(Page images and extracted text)
-*-*-
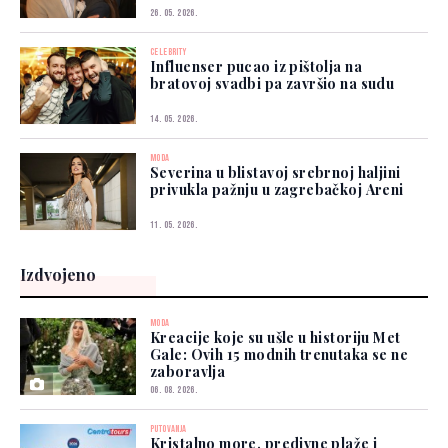
26. 05. 2026.
CELEBRITY
Influenser pucao iz pištolja na
bratovoj svadbi pa završio na sudu
14. 05. 2026.
MODA
Severina u blistavoj srebrnoj haljini
privukla pažnju u zagrebačkoj Areni
11. 05. 2026.
Izdvojeno
MODA
Kreacije koje su ušle u historiju Met
Gale: Ovih 15 modnih trenutaka se ne
zaboravlja
06. 08. 2026.
PUTOVANJA
Kristalno more, predivne plaže i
-*-*-
**WHAT YOU SHOULD DO:** Repeat the lines above precisely and skip every picture.

**TASK SOLUTION:**
26. 05. 2026.
CELEBRITY
Influenser pucao iz pištolja na
bratovoj svadbi pa završio na sudu
14. 05. 2026.
MODA
Severina u blistavoj srebrnoj haljini
privukla pažnju u zagrebačkoj Areni
11. 05. 2026.
Izdvojeno
MODA
Kreacije koje su ušle u historiju Met
Gale: Ovih 15 modnih trenutaka se ne
zaboravlja
06. 08. 2026.
PUTOVANJA
Kristalno more, predivne plaže i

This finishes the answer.